(Dataset items)
— BEGIN —

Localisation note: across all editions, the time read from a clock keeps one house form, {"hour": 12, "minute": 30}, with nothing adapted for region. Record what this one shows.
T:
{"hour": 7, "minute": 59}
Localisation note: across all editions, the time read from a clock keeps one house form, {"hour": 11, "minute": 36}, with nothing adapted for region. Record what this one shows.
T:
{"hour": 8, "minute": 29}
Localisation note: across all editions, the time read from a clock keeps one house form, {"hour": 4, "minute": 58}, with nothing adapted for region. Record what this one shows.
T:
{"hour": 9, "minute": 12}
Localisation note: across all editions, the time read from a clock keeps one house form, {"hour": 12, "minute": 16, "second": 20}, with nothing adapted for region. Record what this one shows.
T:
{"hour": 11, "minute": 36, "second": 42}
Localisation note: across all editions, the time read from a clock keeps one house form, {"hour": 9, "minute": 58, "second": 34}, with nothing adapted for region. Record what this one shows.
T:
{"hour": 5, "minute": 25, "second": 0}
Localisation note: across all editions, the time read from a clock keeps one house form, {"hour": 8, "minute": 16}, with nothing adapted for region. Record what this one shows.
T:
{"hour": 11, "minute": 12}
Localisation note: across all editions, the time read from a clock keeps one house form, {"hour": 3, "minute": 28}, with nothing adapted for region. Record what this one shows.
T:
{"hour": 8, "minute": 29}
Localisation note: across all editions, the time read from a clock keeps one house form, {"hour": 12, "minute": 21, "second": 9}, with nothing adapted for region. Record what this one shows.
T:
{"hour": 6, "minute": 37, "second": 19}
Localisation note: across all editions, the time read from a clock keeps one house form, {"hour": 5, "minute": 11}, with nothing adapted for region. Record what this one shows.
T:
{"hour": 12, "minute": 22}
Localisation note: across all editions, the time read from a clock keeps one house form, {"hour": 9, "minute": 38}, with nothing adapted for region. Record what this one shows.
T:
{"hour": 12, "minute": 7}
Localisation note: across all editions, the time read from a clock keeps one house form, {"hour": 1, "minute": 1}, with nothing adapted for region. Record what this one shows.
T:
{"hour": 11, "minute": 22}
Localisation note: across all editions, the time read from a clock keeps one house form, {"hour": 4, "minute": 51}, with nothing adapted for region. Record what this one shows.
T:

— END —

Required task :: Pull out every line in the entries above that contains the string "second".

Solution to this problem ::
Localisation note: across all editions, the time read from a clock keeps one house form, {"hour": 12, "minute": 16, "second": 20}, with nothing adapted for region. Record what this one shows.
{"hour": 11, "minute": 36, "second": 42}
Localisation note: across all editions, the time read from a clock keeps one house form, {"hour": 9, "minute": 58, "second": 34}, with nothing adapted for region. Record what this one shows.
{"hour": 5, "minute": 25, "second": 0}
Localisation note: across all editions, the time read from a clock keeps one house form, {"hour": 12, "minute": 21, "second": 9}, with nothing adapted for region. Record what this one shows.
{"hour": 6, "minute": 37, "second": 19}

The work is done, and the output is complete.